Source: Roar Magazine

Only a reinvigorated left and radical-democratic movements can clear away the ruins of the political establishment and defeat the proto-fascist right.

A political earthquake has just ripped through the world. There can be no doubt that Donald Trump’s victory in the US presidential elections marks a historic breaking point for American politics and the liberal international order established in the wake of World War II. Things simply won’t be the same after this. And yet it’s crucial to remind ourselves that this moment has been a long time in the making.

In recent years, the twin pillars of the postwar world system — global capitalist markets and liberal democratic institutions — have been steadily decaying under the strains of a structural crisis of financialization and a deep legitimation crisis of the neoliberal political establishment. Yesterday’s shock election result indicates that this dual crisis has finally come to a head. Trump himself will eventually move on, but the crisis he speaks to will fester and ultimately overflow the regulatory capacity of even the world’s most powerful state. We are now steadily moving towards the kind of world-systemic chaos predicted by sociologists Giovanni Arrighi and Beverly Silver at the turn of the century.

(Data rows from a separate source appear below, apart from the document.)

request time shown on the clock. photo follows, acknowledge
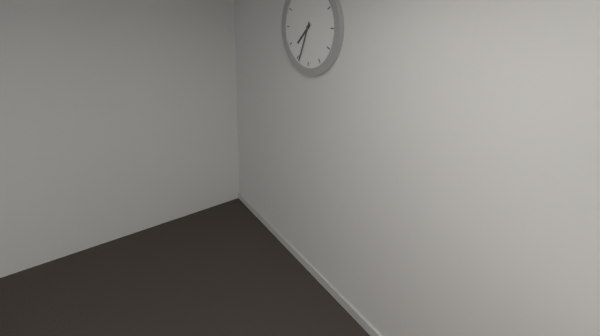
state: 7:34
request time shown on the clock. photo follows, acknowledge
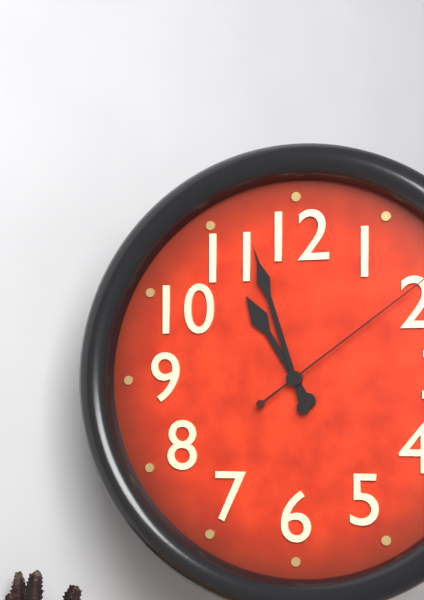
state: 10:57
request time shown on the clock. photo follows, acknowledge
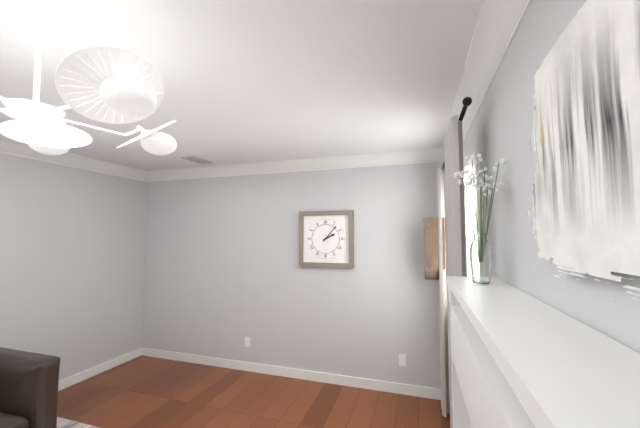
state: 2:07
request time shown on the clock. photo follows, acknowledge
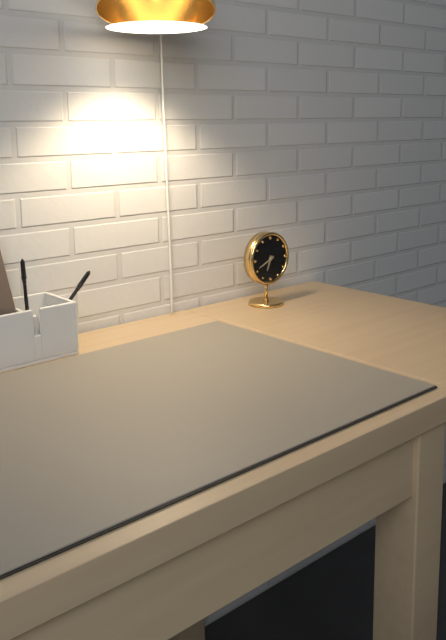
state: 6:41
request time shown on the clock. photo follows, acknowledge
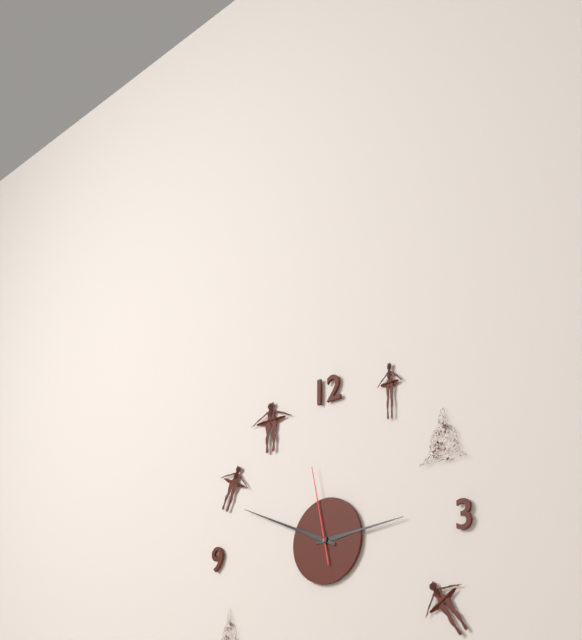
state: 2:49:58
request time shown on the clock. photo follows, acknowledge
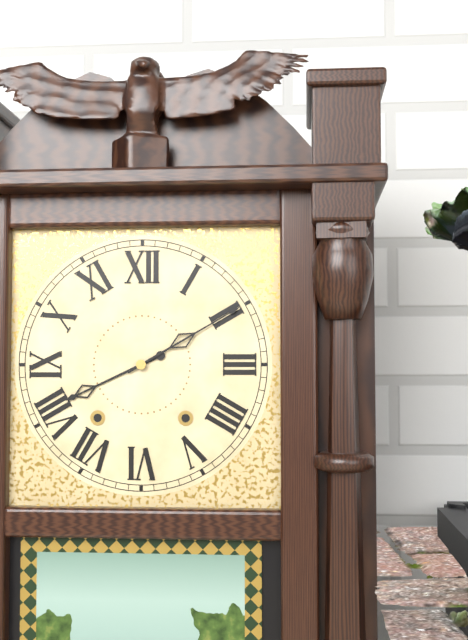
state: 8:10
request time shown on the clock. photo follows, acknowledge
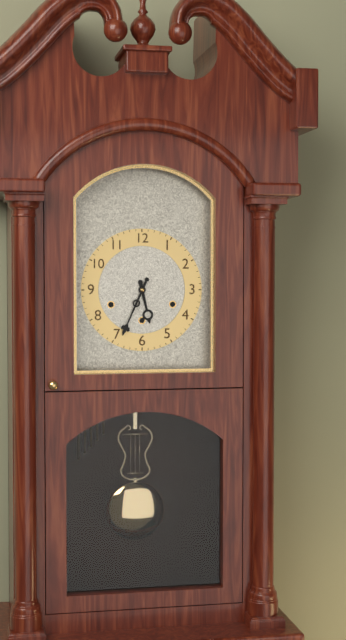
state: 5:34
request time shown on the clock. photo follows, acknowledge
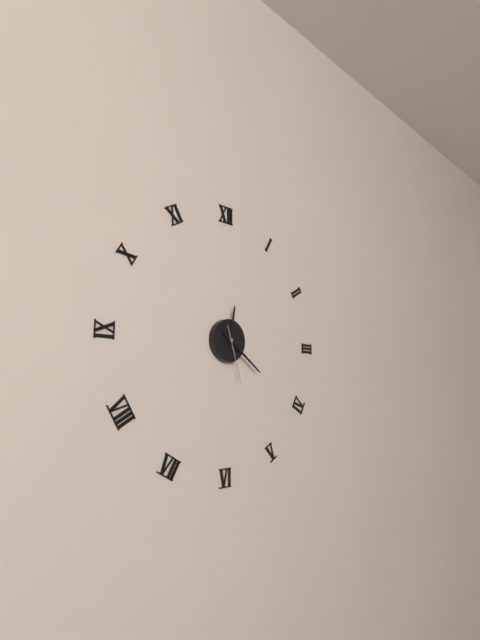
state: 12:21:27
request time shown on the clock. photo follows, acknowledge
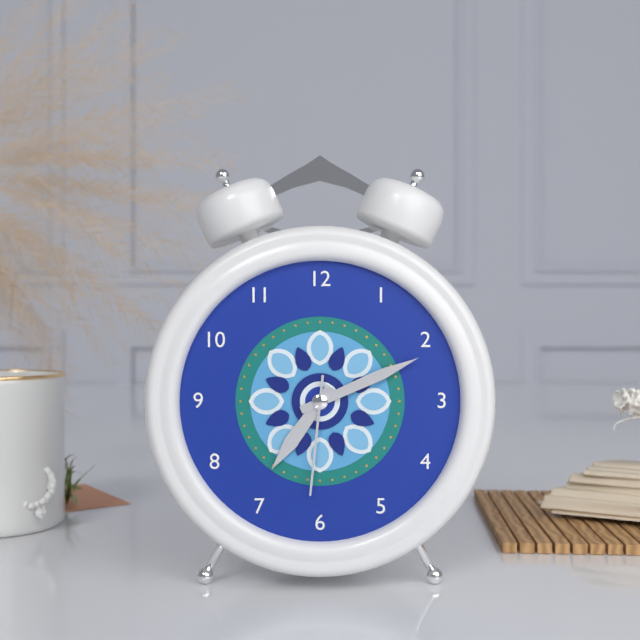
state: 7:11:31
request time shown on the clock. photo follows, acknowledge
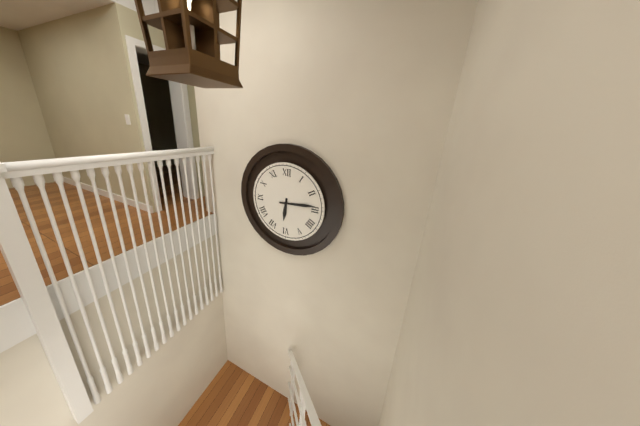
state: 6:14
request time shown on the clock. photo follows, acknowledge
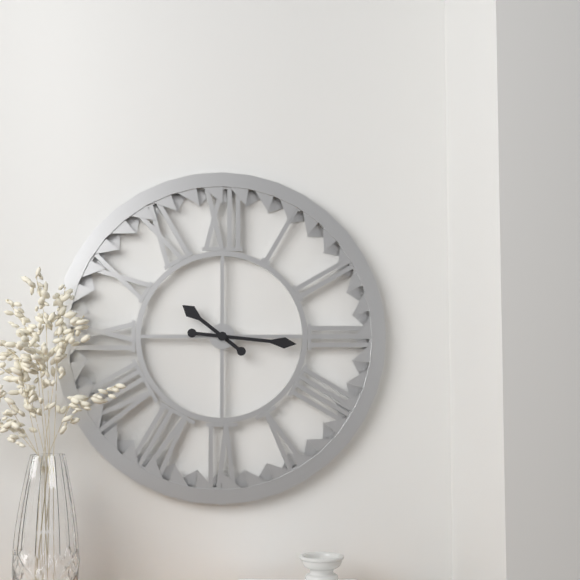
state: 10:16
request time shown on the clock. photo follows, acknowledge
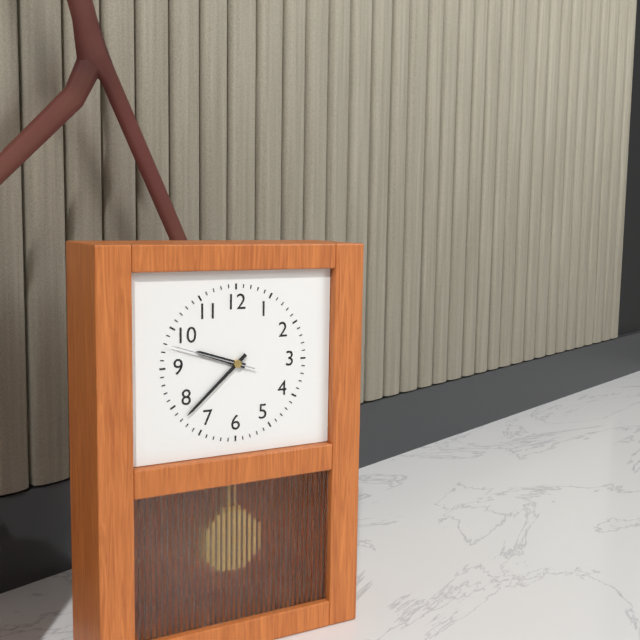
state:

Here we should immediately dispense with a pervasive and dangerous myth: Trump’s rise cannot simply be blamed on the supposedly extremist and backward views of the American working class. In the US, at least, the rush to right-wing populism appears to be a middle class response to the dual crisis of global capitalism and liberal democracy. As Paul Mason puts it, “Donald Trump has won the presidency — not because of the ‘white working class,’ but because millions of middle-class and educated US citizens reached into their soul and found there, after all its conceits were stripped away, a grinning white supremacist. Plus untapped reserves of misogyny.”

It was this white middle class, especially men, that handed Trump the presidency: the majority of those making less than $50,000 a year voted for Clinton, while a majority of those making more than that voted for Trump. Almost two in three white men, 63 percent in all, voted for the far-right Republican candidate. But while these numbers certainly do reveal a disconcerting picture about the deeply embedded racism at the heart of American society, Trump’s popularity should neither be overstated nor naturalized. All in all, Trump actually garnered a lower share of the popular vote than either Bush, Romney or McCain. Trump didn’t win because he was popular; Clinton lost because she was so extremely unpopular.